• **Instructions to follow**:
Go through the entries one line at a time, and gather every line that has the word "Notícies".

• **Exercise inputs**:
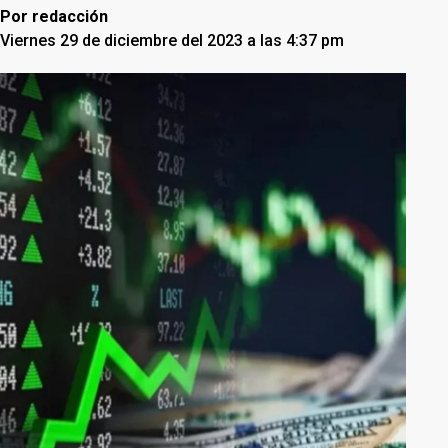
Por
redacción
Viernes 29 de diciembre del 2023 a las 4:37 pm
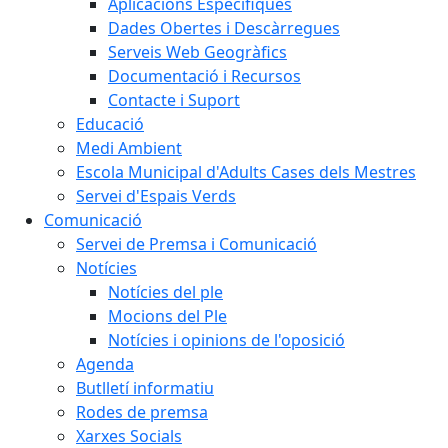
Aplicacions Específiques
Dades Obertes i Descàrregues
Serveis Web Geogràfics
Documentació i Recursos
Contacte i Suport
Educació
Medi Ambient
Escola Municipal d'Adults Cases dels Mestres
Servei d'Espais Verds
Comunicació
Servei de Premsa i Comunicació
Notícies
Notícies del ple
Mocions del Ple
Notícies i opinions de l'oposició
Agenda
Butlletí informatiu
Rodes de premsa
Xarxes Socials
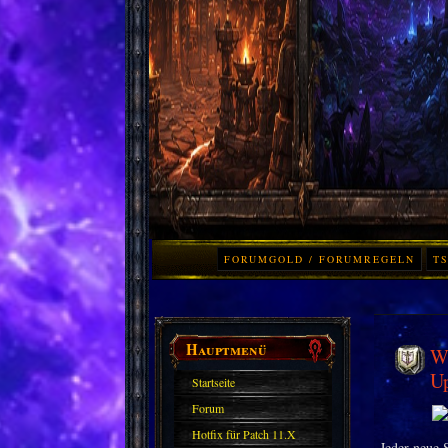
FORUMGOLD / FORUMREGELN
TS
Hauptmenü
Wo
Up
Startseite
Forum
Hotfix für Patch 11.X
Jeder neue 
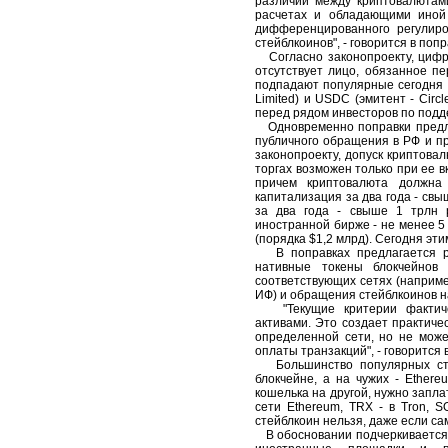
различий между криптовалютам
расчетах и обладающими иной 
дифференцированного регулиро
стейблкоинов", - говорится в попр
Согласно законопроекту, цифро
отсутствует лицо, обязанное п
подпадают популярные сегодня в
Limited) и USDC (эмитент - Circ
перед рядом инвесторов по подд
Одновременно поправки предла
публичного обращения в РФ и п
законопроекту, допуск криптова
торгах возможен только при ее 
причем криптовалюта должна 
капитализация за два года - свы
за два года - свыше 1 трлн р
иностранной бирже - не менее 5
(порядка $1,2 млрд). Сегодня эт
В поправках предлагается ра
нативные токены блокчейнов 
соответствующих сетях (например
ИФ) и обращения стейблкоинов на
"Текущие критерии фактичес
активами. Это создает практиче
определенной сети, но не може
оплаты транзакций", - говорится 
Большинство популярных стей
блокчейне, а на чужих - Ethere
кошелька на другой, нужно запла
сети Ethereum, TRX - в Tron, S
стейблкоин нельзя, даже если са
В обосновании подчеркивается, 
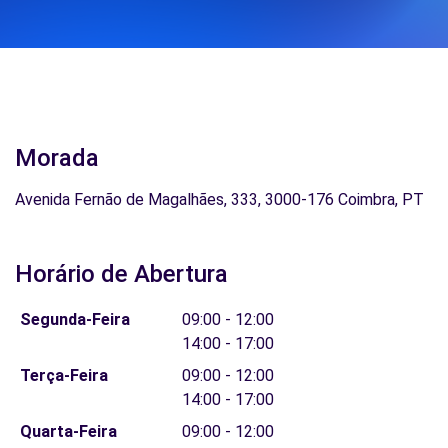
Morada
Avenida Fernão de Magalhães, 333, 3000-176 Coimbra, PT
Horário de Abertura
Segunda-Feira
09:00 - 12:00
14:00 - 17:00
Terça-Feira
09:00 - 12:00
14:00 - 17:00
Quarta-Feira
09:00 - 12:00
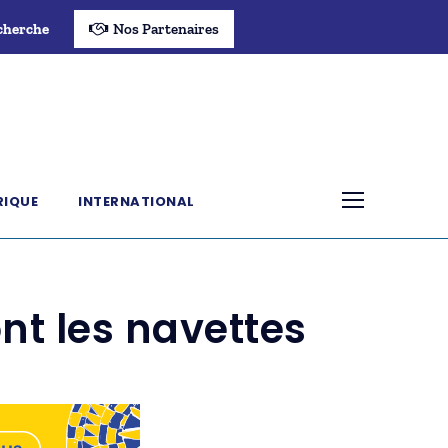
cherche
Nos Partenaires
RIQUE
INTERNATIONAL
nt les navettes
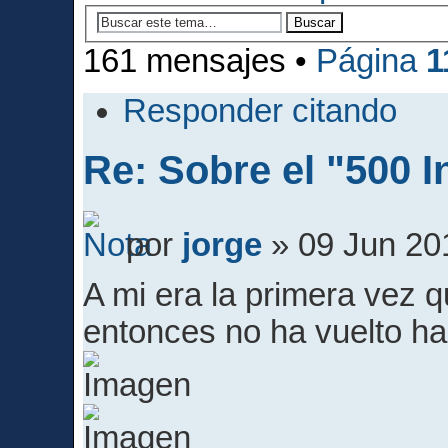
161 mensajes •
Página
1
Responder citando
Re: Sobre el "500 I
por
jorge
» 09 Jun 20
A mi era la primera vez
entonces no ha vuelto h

==

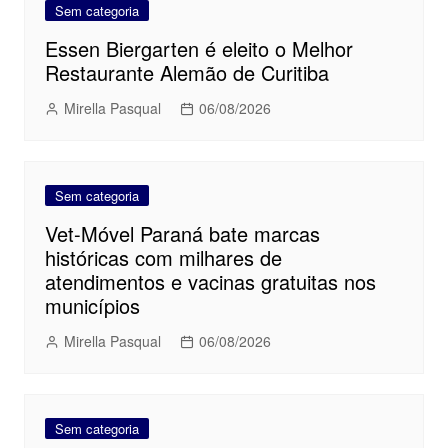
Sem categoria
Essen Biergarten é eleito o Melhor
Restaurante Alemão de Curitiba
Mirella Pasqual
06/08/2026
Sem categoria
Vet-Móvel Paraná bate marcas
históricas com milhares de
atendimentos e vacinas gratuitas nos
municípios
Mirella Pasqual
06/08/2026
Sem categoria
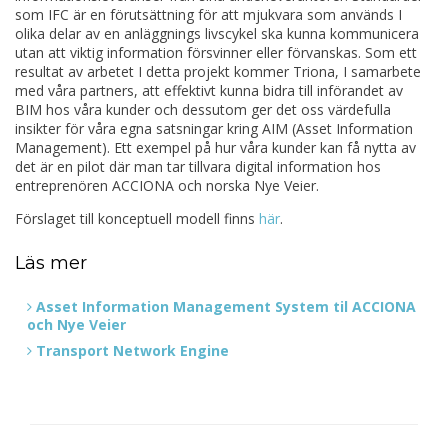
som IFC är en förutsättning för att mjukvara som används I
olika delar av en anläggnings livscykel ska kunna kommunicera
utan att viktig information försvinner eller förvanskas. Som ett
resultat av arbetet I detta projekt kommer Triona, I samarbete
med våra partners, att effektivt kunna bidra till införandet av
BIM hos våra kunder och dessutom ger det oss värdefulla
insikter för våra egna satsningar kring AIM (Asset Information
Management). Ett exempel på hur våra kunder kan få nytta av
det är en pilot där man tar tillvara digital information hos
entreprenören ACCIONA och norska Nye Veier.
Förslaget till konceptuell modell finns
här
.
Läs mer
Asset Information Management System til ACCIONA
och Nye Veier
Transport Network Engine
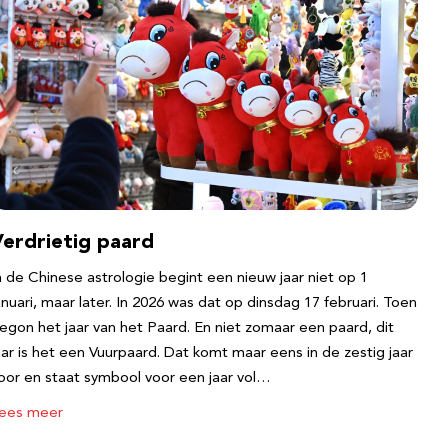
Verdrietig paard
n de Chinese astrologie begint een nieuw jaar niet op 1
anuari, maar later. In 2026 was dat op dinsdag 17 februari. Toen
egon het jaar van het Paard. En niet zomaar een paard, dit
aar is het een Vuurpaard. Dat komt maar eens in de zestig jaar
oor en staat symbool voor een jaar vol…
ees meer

* * *

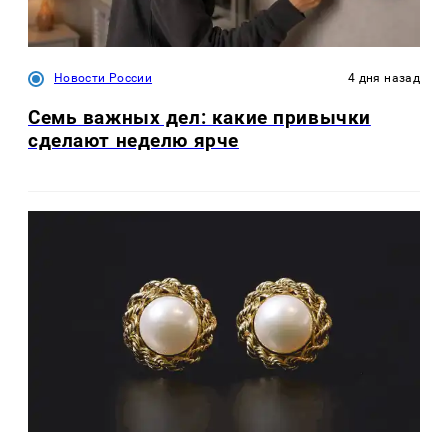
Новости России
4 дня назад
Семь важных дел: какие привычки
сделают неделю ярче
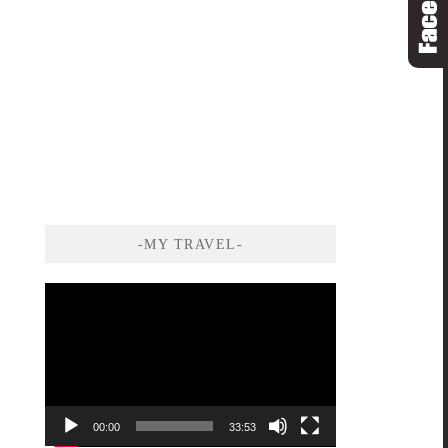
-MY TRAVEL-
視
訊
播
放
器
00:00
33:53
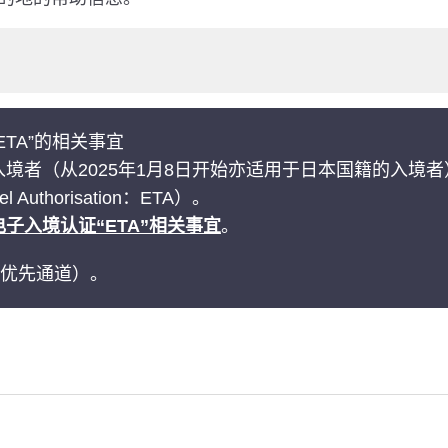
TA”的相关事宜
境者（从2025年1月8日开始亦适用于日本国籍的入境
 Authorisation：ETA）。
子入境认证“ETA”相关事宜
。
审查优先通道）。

• **Output of the task**:
Notícies
Notícies del ple
Notícies i opinions de l'oposició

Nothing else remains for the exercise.